**課題の指示**
下に示す不動産の譲渡所得税についての本文のうち、「そして、この2種類は何が違うのかというと、税率が違います。」から「という考えかもしれませんね。」までの部分を一字一句そのまま書き写しなさい。

**本文**
»»

不動産売却

【使わなければ損します】不動産売却時の譲渡所得税3000万円控除について解説!

不動産売却をしていく上で、どうしても気になるのが譲渡所得税ではないでしょうか。

売却によって出た利益に対して、最大で約40%も徴収されてしまいます。

しかし、「居住用不動産売却時の特例」として、ある一定の要件を満たすことで、課税対象額から大幅に控除することができます。

本記事では、居住用不動産売却時の特例について詳しく解説をしていきます。

※前半では譲渡所得税について解説をしているため、ご存知の方は目次から読みたい箇所へ飛んでください。

不動産譲渡所得税について

不動産譲渡所得税について解説していきます。

まず、譲渡所得税は「短期譲渡所得」と「長期譲渡所得」の2種類に分けられます。

短期譲渡所得:所有期間が5年以下での売却

長期譲渡所得:所有期間が5年を超えての売却

以上のように区分されます。

そして、この2種類は何が違うのかというと、税率が違います。

短期譲渡所得 長期譲渡所得
所得税 30% 15%
住民税 9% 5%

簡単な表ですが、税率はこのように違っています。短期と長期では税率にほぼ2倍の差があることが分かると思います。

これは、利益目的不動産を買って転売する方などからは多くの税金を取ろうという考えかもしれませんね。

ちなみに相続で不動産を取得した場合、前所有者(被相続人)から所有期間は引き継げます。

前所有者が10年所有していた不動産を相続し、5年が経過した場合、相続人の所有期間は前所有者の分も含めて15年になります。

不動産譲渡所得税の計算方法について

それぞれの税率が分かったところで、次は計算方法です。

課税譲渡所得金額=譲渡価格-取得費用-譲渡費用-特別控除

税額=課税譲渡所得金額×税率

以上のような式で計算をします。

それではそれぞれの項目を見ていきましよう。

譲渡価格

これは不動産を売却した価格です。3000万円で売れたら、譲渡価格は3000万円になります。

取得費用

これは不動産を取得した時に要した費用です。

売却した不動産が元々は購入したものであるなら、購入した際の価格や当時の仲介手数料などの費用を取得費用として、課税譲渡所得金額から引くことができます。

ただし、購入価格や仲介手数料の確認として、当時の契約書や領収書を提出する必要があります。

当時の契約書や領収書が残っていない場合や、先祖から相続によって引き継がれてきた不動産である場合は、取得費不明として、譲渡価格の5%を取得費用として計上します。

««

**収集データ**
»»

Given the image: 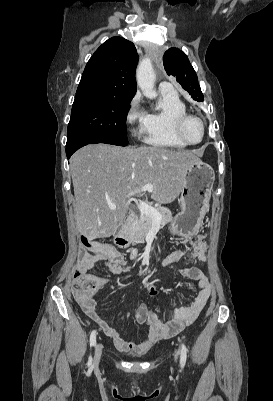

««

**解答**
そして、この2種類は何が違うのかというと、税率が違います。

短期譲渡所得 長期譲渡所得
所得税 30% 15%
住民税 9% 5%

簡単な表ですが、税率はこのように違っています。短期と長期では税率にほぼ2倍の差があることが分かると思います。

これは、利益目的不動産を買って転売する方などからは多くの税金を取ろうという考えかもしれませんね。